DOCUMENT EXCERPT |
Segment Open

Robert Deal is a historian at Marshall University. His book is a nuanced account of the nineteenth-century British and American whaling industry and how it was misunderstood by contemporary lawyers and judges and continues to be misunderstood by present-day legal scholars.
Herman Melville famously wrote in Moby-Dick that whalemen settled their disputes using “hard words and harder knocks – the Coke-Upon-Littleton of the fist” (Moby-Dick, Chapter 89). As Deal shows, however, little violence actually sprung up when the crews of two (or more) ships pursued a whale but only one took it.
Deal’s explanation is that captains had incentives to engage in negotiations in a gentlemanly manner. Ownership of a whale (or shares in its blubber, sperm, or bone) was a question for the captains to negotiate and, if they could not agree, the owners of the ships could decide to pursue arbitration or, in extremely rare cases, litigation. Litigation was unpopular because it was slow and expensive. These usual problems were exacerbated in an industry where witnesses would quickly be unavailable and onto their next voyage, Deal explains. Captains spoke often about personal ethics and “laws of honor.” Good relations between captains were imperative to survival on whaling voyages because one captain might well need to turn to another for assistance if his ship ran into trouble in ice or the high winds and waves of storms at sea.

Segment Closed

SUPPLIED INFORMATION |
Segment Open

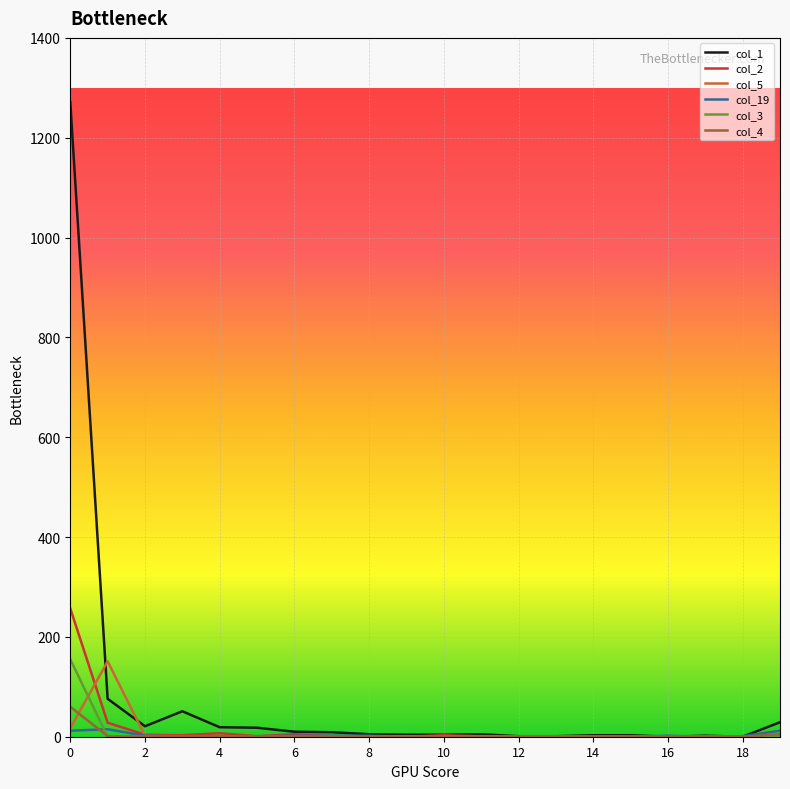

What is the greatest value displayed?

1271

Segment Closed

WORK INSTRUCTION | Please output, word for word, the part of the whaling review that opens with the words containing "Herman Melville famously" and closes with "one took it.". The material comes from a different source than the whaling review.

RESPONSE TO THIS TASK |
Herman Melville famously wrote in Moby-Dick that whalemen settled their disputes using “hard words and harder knocks – the Coke-Upon-Littleton of the fist” (Moby-Dick, Chapter 89). As Deal shows, however, little violence actually sprung up when the crews of two (or more) ships pursued a whale but only one took it.